*WORK REQUEST:* In the listing below, locate the line containing "- [ ] T177 [P]" and the line containing "- [ ] T187 Test". Output both of them and every line between, exactly as written, and nothing more.

*STUDY MATERIAL:*
• • •
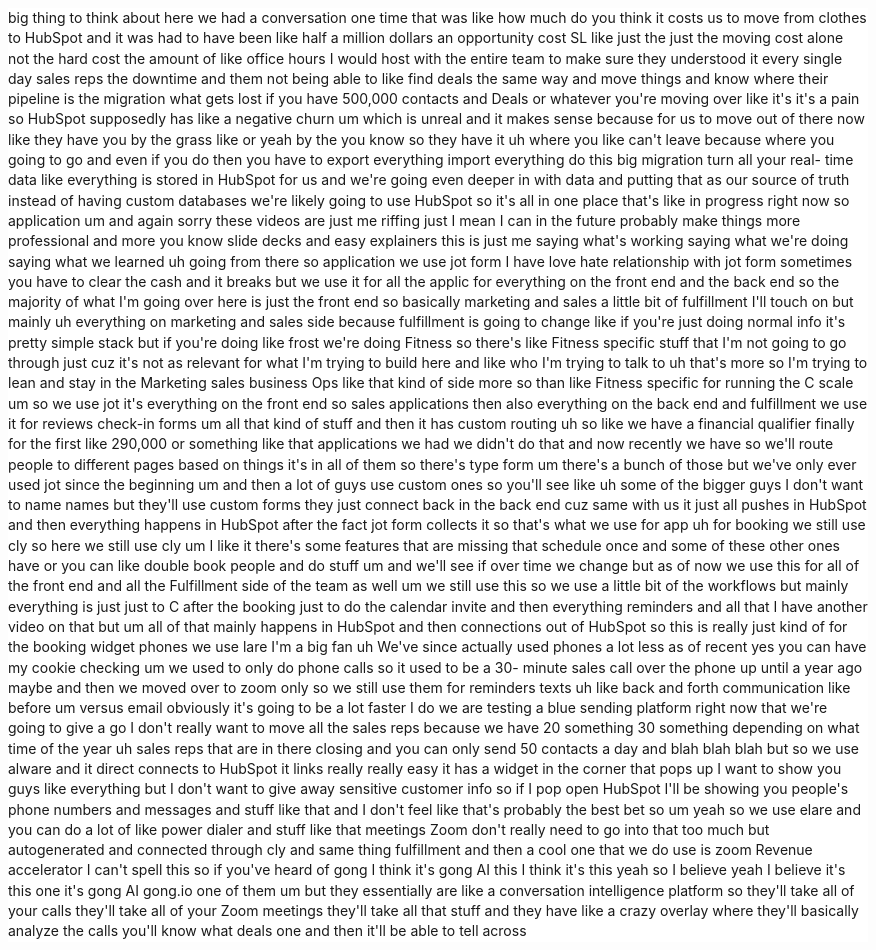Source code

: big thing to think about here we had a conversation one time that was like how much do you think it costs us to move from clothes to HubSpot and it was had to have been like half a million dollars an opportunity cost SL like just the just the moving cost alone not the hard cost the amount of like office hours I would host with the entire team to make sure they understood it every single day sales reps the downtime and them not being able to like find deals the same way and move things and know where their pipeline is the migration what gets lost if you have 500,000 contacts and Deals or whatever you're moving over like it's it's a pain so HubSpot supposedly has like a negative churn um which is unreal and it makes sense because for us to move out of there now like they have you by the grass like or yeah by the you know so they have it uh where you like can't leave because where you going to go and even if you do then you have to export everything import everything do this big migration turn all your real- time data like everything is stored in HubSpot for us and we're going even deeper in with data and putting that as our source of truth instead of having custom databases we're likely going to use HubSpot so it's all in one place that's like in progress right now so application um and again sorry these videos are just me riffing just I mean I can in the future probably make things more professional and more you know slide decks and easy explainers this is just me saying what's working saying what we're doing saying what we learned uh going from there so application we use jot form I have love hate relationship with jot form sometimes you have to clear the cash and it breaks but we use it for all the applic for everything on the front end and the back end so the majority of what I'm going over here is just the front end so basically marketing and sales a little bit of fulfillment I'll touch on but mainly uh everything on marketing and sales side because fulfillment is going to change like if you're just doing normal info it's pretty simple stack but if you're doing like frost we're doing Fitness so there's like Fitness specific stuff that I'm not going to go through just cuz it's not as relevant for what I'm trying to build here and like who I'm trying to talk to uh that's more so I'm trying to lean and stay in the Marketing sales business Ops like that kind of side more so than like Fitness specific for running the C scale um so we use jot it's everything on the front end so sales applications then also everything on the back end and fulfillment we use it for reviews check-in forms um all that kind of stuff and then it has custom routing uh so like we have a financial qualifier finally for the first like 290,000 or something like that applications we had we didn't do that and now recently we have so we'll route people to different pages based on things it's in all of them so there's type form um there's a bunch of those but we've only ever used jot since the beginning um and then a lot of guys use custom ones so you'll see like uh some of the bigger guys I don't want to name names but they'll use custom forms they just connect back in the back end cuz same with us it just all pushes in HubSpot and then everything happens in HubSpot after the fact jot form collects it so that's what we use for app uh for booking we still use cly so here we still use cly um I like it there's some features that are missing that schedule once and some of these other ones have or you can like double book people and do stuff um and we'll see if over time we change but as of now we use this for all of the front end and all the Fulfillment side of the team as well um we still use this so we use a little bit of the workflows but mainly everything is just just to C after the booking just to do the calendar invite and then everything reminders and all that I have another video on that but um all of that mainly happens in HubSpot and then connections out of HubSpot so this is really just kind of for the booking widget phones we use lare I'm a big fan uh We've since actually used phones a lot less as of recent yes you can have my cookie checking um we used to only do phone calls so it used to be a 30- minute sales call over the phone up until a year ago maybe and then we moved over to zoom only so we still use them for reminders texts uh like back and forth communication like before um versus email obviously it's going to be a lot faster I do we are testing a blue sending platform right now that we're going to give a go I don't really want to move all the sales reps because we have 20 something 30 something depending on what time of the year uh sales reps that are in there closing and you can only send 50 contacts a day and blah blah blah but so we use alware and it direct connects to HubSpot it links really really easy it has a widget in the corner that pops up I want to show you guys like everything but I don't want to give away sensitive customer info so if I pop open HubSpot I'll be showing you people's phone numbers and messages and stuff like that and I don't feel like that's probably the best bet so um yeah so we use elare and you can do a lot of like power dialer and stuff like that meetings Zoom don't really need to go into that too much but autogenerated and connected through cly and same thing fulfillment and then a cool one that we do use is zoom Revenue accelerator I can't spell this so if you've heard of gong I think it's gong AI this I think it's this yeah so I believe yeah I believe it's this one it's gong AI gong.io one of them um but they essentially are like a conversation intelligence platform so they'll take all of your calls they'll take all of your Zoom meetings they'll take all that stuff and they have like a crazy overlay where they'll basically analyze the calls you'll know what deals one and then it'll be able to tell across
• • •
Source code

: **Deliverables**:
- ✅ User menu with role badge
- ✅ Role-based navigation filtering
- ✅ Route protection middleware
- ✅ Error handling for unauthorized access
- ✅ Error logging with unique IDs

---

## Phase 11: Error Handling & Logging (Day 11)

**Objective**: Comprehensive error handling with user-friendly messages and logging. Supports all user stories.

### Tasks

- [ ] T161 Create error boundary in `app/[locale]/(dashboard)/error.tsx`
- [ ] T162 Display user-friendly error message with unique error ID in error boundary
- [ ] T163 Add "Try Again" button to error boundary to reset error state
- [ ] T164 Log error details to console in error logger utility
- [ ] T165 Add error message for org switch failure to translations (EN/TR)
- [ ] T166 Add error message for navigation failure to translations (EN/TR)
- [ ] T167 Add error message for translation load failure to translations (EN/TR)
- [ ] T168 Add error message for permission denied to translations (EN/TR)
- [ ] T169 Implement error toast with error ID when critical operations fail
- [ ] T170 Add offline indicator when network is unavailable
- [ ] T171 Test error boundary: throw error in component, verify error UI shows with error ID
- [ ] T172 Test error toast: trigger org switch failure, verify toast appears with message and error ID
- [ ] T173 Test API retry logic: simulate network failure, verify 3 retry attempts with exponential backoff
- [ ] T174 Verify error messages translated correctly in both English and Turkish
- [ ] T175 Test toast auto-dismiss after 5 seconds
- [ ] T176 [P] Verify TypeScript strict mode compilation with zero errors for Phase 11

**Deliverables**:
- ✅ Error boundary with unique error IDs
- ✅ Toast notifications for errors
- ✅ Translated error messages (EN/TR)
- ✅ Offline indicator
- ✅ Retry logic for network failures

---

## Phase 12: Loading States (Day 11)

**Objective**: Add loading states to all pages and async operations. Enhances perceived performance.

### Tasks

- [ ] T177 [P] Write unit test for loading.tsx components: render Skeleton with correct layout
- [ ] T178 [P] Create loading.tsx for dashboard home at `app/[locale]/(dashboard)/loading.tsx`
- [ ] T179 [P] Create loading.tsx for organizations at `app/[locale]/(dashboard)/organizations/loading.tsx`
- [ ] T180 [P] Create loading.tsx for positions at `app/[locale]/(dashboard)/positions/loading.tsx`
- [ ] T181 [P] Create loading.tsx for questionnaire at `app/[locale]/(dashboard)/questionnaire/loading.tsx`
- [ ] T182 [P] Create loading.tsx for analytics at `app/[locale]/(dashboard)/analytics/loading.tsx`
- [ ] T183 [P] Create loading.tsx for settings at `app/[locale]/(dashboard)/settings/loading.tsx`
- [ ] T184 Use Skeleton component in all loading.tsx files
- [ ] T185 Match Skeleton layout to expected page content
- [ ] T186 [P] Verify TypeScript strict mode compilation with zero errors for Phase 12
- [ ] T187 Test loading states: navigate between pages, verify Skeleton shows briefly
• • •
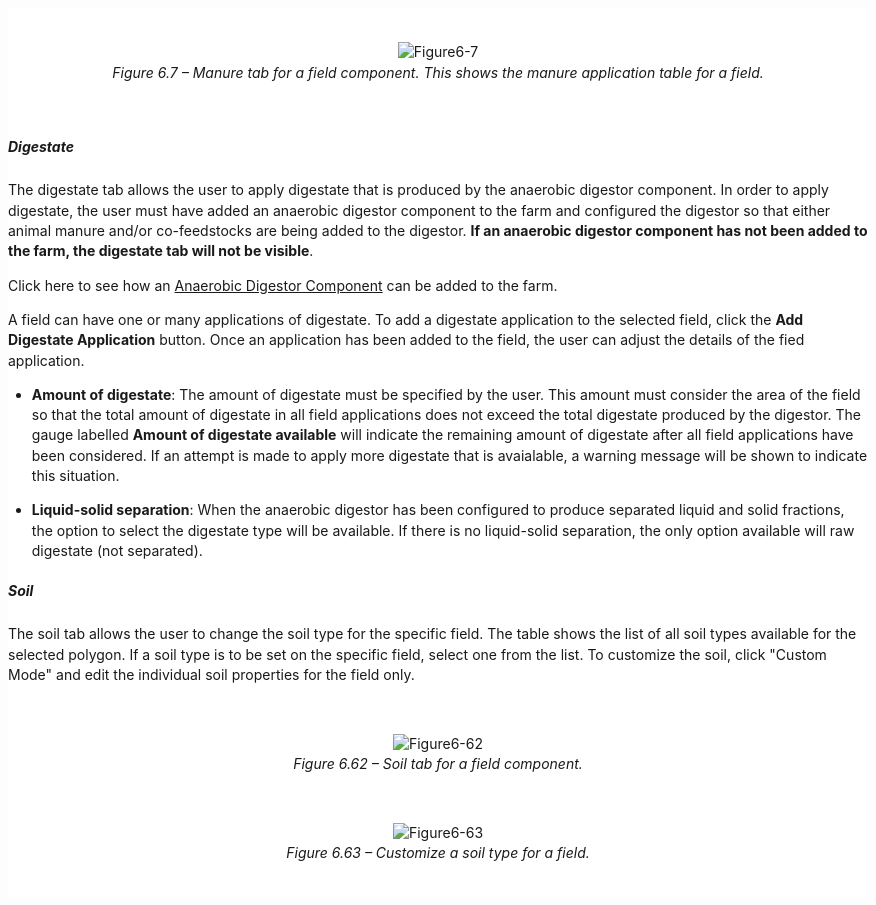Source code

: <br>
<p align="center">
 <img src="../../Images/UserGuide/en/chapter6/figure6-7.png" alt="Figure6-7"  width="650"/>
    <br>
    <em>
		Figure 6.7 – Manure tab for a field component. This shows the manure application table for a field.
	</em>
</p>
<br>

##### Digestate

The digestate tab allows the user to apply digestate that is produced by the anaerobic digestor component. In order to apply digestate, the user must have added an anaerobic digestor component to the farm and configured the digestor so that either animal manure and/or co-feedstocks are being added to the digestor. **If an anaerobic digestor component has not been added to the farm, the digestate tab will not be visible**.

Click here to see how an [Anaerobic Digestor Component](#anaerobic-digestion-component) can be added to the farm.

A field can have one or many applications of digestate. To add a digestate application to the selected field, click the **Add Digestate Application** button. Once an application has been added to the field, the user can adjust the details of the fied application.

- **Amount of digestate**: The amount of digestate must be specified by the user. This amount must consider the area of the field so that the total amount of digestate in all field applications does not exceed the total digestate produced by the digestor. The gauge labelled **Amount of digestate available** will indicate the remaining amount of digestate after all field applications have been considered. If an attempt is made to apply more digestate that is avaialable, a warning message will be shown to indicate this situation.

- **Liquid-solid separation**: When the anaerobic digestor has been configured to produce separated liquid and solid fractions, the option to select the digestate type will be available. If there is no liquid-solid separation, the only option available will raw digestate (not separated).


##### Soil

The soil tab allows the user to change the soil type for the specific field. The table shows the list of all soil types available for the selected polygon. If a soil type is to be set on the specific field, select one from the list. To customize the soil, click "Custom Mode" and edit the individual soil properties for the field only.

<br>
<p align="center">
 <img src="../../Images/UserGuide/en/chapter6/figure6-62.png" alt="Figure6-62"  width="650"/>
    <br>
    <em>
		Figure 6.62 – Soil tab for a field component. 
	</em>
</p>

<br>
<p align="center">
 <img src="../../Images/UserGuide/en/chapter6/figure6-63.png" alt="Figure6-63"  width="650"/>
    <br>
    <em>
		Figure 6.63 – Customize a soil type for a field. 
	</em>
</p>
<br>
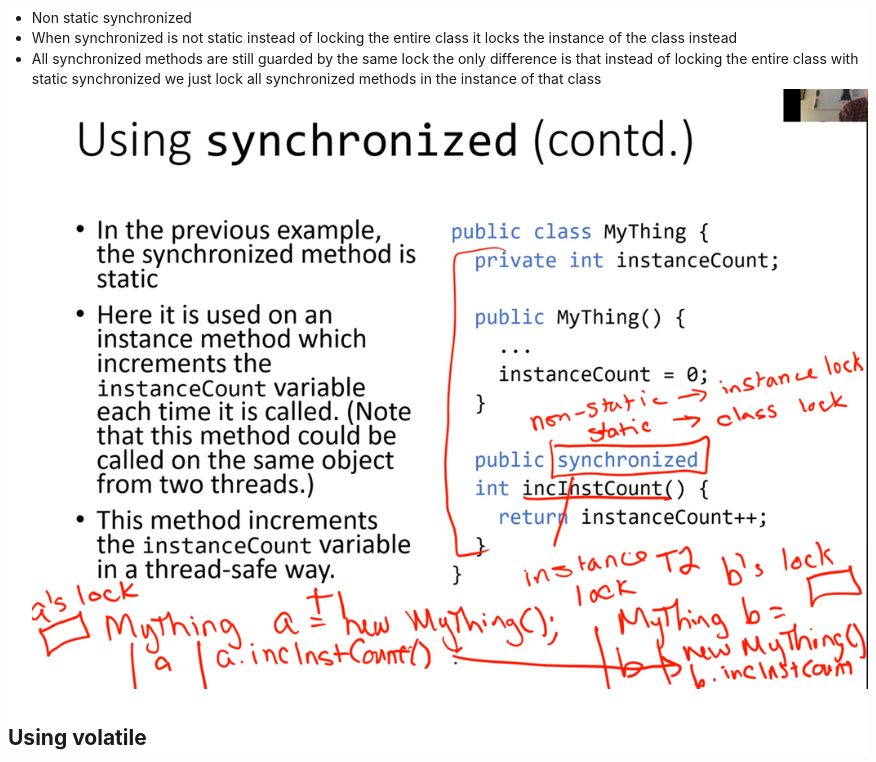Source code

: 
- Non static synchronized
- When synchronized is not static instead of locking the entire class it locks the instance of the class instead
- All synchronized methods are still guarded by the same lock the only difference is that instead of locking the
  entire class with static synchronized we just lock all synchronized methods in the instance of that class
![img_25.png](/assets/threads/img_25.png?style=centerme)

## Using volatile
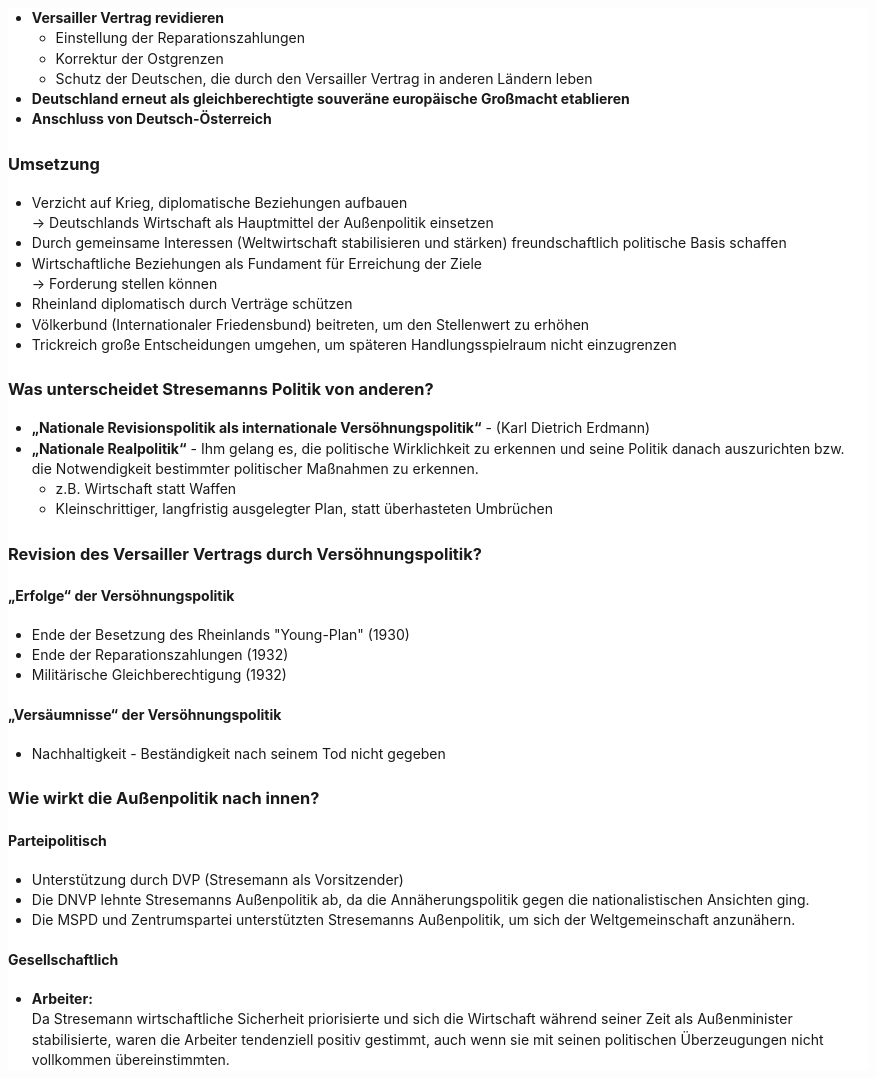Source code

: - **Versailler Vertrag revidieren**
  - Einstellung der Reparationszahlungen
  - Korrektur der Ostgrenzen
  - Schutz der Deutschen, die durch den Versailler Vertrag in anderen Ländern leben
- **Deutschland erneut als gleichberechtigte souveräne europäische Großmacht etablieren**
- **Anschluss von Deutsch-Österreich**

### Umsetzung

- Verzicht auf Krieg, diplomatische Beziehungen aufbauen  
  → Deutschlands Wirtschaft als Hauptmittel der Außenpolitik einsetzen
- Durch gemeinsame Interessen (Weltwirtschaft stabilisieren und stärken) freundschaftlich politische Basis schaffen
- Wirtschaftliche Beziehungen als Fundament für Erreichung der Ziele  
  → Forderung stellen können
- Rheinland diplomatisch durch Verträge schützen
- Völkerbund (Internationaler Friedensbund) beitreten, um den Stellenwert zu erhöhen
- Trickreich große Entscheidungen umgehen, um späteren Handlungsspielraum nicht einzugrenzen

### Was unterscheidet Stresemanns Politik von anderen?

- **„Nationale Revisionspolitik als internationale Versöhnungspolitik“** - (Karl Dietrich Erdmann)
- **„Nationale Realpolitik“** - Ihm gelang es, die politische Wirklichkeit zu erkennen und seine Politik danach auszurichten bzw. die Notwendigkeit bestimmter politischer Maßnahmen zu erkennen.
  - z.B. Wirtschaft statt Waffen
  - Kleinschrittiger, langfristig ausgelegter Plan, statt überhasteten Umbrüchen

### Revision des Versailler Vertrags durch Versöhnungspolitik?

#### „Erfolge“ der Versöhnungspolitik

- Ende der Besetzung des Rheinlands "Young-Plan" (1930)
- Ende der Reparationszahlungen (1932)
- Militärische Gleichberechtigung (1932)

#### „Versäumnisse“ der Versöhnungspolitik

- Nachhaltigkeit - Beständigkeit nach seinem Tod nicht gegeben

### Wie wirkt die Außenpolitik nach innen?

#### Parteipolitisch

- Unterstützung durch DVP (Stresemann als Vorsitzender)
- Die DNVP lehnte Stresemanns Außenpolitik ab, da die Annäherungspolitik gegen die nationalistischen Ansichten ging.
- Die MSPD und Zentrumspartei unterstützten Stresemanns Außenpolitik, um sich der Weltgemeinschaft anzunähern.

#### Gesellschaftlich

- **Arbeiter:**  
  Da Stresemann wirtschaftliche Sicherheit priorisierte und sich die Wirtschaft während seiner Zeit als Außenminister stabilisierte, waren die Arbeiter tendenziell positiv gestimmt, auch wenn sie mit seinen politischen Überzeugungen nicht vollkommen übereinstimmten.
• • •
*FINISHED EXERCISE:*
- [ ] T177 [P] Write unit test for loading.tsx components: render Skeleton with correct layout
- [ ] T178 [P] Create loading.tsx for dashboard home at `app/[locale]/(dashboard)/loading.tsx`
- [ ] T179 [P] Create loading.tsx for organizations at `app/[locale]/(dashboard)/organizations/loading.tsx`
- [ ] T180 [P] Create loading.tsx for positions at `app/[locale]/(dashboard)/positions/loading.tsx`
- [ ] T181 [P] Create loading.tsx for questionnaire at `app/[locale]/(dashboard)/questionnaire/loading.tsx`
- [ ] T182 [P] Create loading.tsx for analytics at `app/[locale]/(dashboard)/analytics/loading.tsx`
- [ ] T183 [P] Create loading.tsx for settings at `app/[locale]/(dashboard)/settings/loading.tsx`
- [ ] T184 Use Skeleton component in all loading.tsx files
- [ ] T185 Match Skeleton layout to expected page content
- [ ] T186 [P] Verify TypeScript strict mode compilation with zero errors for Phase 12
- [ ] T187 Test loading states: navigate between pages, verify Skeleton shows briefly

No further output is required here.